=== Data for the task ===

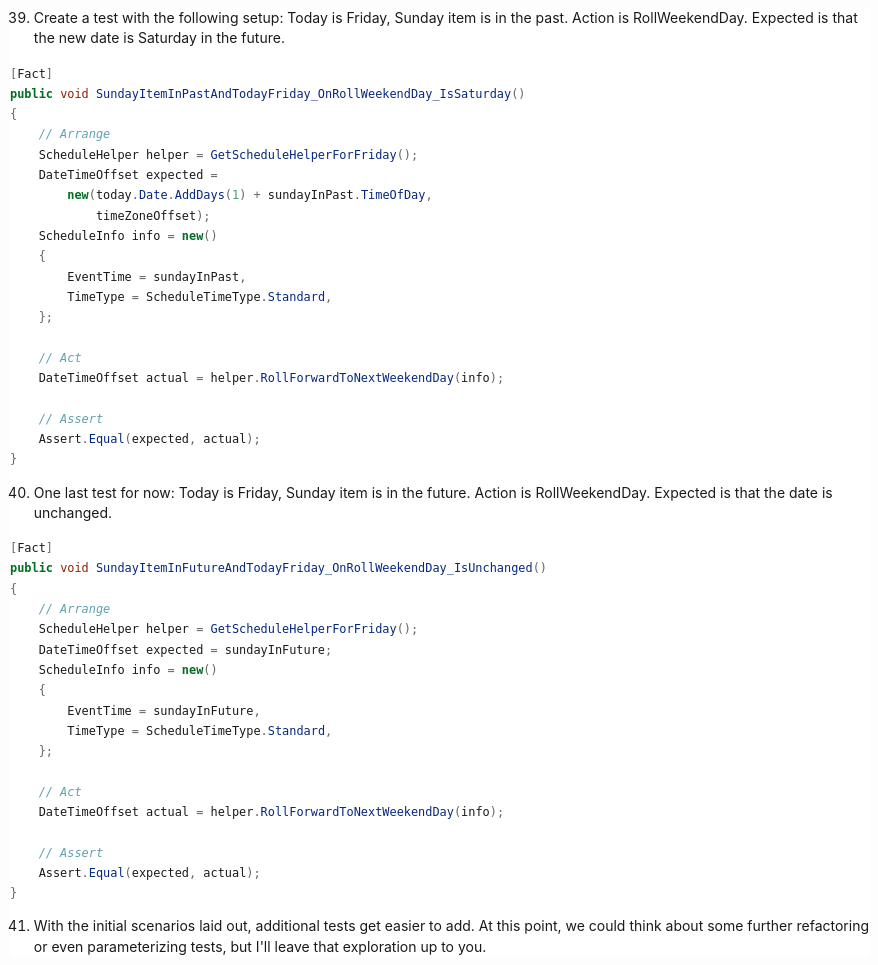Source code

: 39. Create a test with the following setup: Today is Friday, Sunday item is in the past. Action is RollWeekendDay. Expected is that the new date is Saturday in the future.  

```csharp
[Fact]
public void SundayItemInPastAndTodayFriday_OnRollWeekendDay_IsSaturday()
{
    // Arrange
    ScheduleHelper helper = GetScheduleHelperForFriday();
    DateTimeOffset expected =
        new(today.Date.AddDays(1) + sundayInPast.TimeOfDay,
            timeZoneOffset);
    ScheduleInfo info = new()
    {
        EventTime = sundayInPast,
        TimeType = ScheduleTimeType.Standard,
    };

    // Act
    DateTimeOffset actual = helper.RollForwardToNextWeekendDay(info);

    // Assert
    Assert.Equal(expected, actual);
}
```

40. One last test for now: Today is Friday, Sunday item is in the future. Action is RollWeekendDay. Expected is that the date is unchanged.  

```csharp
[Fact]
public void SundayItemInFutureAndTodayFriday_OnRollWeekendDay_IsUnchanged()
{
    // Arrange
    ScheduleHelper helper = GetScheduleHelperForFriday();
    DateTimeOffset expected = sundayInFuture;
    ScheduleInfo info = new()
    {
        EventTime = sundayInFuture,
        TimeType = ScheduleTimeType.Standard,
    };

    // Act
    DateTimeOffset actual = helper.RollForwardToNextWeekendDay(info);

    // Assert
    Assert.Equal(expected, actual);
}
```

41. With the initial scenarios laid out, additional tests get easier to add. At this point, we could think about some further refactoring or even parameterizing tests, but I'll leave that exploration up to you.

===

### Problem description
Without the pictures, write out the entire listing exactly.

### Your solution
Source code

: 39. Create a test with the following setup: Today is Friday, Sunday item is in the past. Action is RollWeekendDay. Expected is that the new date is Saturday in the future.  

```csharp
[Fact]
public void SundayItemInPastAndTodayFriday_OnRollWeekendDay_IsSaturday()
{
    // Arrange
    ScheduleHelper helper = GetScheduleHelperForFriday();
    DateTimeOffset expected =
        new(today.Date.AddDays(1) + sundayInPast.TimeOfDay,
            timeZoneOffset);
    ScheduleInfo info = new()
    {
        EventTime = sundayInPast,
        TimeType = ScheduleTimeType.Standard,
    };

    // Act
    DateTimeOffset actual = helper.RollForwardToNextWeekendDay(info);

    // Assert
    Assert.Equal(expected, actual);
}
```

40. One last test for now: Today is Friday, Sunday item is in the future. Action is RollWeekendDay. Expected is that the date is unchanged.  

```csharp
[Fact]
public void SundayItemInFutureAndTodayFriday_OnRollWeekendDay_IsUnchanged()
{
    // Arrange
    ScheduleHelper helper = GetScheduleHelperForFriday();
    DateTimeOffset expected = sundayInFuture;
    ScheduleInfo info = new()
    {
        EventTime = sundayInFuture,
        TimeType = ScheduleTimeType.Standard,
    };

    // Act
    DateTimeOffset actual = helper.RollForwardToNextWeekendDay(info);

    // Assert
    Assert.Equal(expected, actual);
}
```

41. With the initial scenarios laid out, additional tests get easier to add. At this point, we could think about some further refactoring or even parameterizing tests, but I'll leave that exploration up to you.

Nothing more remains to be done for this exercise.